### DATA EXCERPTS

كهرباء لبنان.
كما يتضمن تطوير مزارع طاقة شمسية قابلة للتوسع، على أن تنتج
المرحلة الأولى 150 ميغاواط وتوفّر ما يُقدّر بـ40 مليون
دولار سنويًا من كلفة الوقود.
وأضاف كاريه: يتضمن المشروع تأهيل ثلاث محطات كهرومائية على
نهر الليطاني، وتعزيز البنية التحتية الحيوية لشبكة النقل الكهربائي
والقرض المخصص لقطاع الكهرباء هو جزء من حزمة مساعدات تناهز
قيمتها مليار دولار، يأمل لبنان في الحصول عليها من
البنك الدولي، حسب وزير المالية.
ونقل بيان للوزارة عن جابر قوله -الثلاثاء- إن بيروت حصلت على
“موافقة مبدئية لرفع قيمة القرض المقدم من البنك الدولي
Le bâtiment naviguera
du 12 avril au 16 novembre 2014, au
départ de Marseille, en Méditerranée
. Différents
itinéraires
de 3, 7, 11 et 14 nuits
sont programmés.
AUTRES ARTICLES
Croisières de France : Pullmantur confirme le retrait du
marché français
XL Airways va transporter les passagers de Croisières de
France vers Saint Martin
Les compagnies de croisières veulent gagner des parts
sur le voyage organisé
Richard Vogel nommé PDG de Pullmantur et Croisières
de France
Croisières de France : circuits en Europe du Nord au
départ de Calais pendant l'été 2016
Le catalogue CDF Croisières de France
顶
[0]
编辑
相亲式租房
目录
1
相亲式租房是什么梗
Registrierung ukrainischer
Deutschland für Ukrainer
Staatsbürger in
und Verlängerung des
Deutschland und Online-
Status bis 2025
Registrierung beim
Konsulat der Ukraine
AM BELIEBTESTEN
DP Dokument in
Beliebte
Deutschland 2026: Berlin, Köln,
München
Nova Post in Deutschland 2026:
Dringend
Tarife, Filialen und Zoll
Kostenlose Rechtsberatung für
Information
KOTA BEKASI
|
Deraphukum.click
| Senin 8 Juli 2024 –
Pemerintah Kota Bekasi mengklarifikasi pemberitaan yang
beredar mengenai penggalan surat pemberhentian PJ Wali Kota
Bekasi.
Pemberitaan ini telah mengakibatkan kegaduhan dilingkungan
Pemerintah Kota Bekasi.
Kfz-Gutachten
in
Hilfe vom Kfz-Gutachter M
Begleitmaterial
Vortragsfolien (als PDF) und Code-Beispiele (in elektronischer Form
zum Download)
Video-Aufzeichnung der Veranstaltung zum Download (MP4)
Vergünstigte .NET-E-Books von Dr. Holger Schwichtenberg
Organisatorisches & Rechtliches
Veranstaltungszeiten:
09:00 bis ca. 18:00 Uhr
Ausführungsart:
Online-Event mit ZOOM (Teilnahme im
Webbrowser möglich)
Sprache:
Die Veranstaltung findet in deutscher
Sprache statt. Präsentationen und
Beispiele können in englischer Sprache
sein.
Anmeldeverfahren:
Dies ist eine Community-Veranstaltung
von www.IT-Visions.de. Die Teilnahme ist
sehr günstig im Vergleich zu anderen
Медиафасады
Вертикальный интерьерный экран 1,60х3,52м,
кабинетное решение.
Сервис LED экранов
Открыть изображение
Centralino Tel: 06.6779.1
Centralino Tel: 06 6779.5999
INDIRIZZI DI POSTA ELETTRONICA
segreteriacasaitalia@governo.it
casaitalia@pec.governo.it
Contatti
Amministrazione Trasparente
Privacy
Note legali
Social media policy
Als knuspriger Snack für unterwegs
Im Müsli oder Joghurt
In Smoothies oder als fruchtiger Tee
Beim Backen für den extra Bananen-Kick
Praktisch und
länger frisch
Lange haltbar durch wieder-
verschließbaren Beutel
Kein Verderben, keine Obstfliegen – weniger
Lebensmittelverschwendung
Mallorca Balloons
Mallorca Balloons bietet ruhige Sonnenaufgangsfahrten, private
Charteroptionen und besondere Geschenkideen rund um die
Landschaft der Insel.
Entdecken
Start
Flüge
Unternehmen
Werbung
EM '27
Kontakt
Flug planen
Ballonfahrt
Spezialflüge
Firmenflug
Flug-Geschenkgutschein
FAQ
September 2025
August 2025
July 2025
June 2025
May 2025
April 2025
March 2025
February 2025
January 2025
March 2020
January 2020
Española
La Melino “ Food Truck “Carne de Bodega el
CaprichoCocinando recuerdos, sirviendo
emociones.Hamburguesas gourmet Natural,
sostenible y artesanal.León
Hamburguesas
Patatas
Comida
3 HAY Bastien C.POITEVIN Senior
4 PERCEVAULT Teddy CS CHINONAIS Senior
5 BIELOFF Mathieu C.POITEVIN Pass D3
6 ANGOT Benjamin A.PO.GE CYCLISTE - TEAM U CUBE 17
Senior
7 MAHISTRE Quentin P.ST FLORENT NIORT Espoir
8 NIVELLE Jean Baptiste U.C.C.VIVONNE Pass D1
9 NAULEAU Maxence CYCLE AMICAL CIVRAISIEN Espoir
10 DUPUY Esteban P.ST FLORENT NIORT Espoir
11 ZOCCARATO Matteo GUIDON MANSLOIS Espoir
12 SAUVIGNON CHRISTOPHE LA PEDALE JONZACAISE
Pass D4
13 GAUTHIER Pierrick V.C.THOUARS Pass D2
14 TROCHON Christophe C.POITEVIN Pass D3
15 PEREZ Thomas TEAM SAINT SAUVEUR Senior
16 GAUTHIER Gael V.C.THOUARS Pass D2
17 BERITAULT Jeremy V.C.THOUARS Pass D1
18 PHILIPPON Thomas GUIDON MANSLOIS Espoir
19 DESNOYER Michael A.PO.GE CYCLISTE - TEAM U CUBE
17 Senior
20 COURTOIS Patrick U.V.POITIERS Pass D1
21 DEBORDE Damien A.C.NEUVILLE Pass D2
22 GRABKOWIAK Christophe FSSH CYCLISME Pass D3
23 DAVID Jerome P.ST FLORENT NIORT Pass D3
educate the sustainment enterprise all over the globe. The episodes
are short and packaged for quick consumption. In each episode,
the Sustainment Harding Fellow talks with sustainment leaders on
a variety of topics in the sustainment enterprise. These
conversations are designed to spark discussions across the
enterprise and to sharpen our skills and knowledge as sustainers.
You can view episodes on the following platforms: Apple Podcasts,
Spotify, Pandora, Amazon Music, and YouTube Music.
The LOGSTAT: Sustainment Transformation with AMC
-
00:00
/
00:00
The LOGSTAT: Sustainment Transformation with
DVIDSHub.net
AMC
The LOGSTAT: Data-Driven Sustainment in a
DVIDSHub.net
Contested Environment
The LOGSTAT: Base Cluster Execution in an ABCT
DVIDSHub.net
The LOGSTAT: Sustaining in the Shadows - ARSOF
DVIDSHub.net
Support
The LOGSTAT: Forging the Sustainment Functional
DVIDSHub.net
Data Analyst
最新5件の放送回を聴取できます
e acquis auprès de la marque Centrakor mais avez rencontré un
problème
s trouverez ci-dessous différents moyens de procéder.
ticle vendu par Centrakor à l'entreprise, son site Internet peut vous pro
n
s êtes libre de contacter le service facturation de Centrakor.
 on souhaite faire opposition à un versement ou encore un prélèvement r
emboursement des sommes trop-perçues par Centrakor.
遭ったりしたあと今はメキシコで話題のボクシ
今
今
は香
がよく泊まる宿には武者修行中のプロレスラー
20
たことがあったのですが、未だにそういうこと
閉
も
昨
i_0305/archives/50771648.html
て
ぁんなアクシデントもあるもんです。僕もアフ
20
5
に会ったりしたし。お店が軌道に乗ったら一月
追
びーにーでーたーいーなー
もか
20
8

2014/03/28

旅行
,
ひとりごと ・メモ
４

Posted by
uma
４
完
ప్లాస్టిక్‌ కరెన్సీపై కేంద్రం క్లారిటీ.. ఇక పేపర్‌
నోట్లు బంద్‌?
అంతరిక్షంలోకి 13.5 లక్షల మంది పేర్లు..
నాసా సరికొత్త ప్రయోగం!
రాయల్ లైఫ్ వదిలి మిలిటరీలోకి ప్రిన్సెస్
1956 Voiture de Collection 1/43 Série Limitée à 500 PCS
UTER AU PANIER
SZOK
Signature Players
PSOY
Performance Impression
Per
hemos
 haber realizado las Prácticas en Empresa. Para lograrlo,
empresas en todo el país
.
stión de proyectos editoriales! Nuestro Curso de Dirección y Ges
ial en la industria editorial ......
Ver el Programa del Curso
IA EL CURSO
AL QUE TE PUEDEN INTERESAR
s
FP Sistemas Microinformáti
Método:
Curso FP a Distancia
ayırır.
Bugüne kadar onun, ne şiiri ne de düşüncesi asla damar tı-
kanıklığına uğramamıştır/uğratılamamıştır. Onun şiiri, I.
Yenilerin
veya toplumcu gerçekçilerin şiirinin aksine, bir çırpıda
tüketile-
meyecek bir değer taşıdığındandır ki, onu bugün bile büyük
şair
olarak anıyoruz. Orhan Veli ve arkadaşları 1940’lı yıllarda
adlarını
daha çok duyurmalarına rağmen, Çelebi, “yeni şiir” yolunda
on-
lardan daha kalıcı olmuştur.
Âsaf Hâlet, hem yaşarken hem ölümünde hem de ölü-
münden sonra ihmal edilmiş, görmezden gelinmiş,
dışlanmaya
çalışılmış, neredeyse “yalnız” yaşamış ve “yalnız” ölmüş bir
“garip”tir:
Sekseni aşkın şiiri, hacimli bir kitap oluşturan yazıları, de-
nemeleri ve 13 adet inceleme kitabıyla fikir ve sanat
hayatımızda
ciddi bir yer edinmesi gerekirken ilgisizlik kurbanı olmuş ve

### DIRECTIONS
Transcribe the entries word for word, beginning with their first line and ending with the line that contains "Le bâtiment naviguera", including that line.

### EXPECTED ANSWER
كهرباء لبنان.
كما يتضمن تطوير مزارع طاقة شمسية قابلة للتوسع، على أن تنتج
المرحلة الأولى 150 ميغاواط وتوفّر ما يُقدّر بـ40 مليون
دولار سنويًا من كلفة الوقود.
وأضاف كاريه: يتضمن المشروع تأهيل ثلاث محطات كهرومائية على
نهر الليطاني، وتعزيز البنية التحتية الحيوية لشبكة النقل الكهربائي
والقرض المخصص لقطاع الكهرباء هو جزء من حزمة مساعدات تناهز
قيمتها مليار دولار، يأمل لبنان في الحصول عليها من
البنك الدولي، حسب وزير المالية.
ونقل بيان للوزارة عن جابر قوله -الثلاثاء- إن بيروت حصلت على
“موافقة مبدئية لرفع قيمة القرض المقدم من البنك الدولي
Le bâtiment naviguera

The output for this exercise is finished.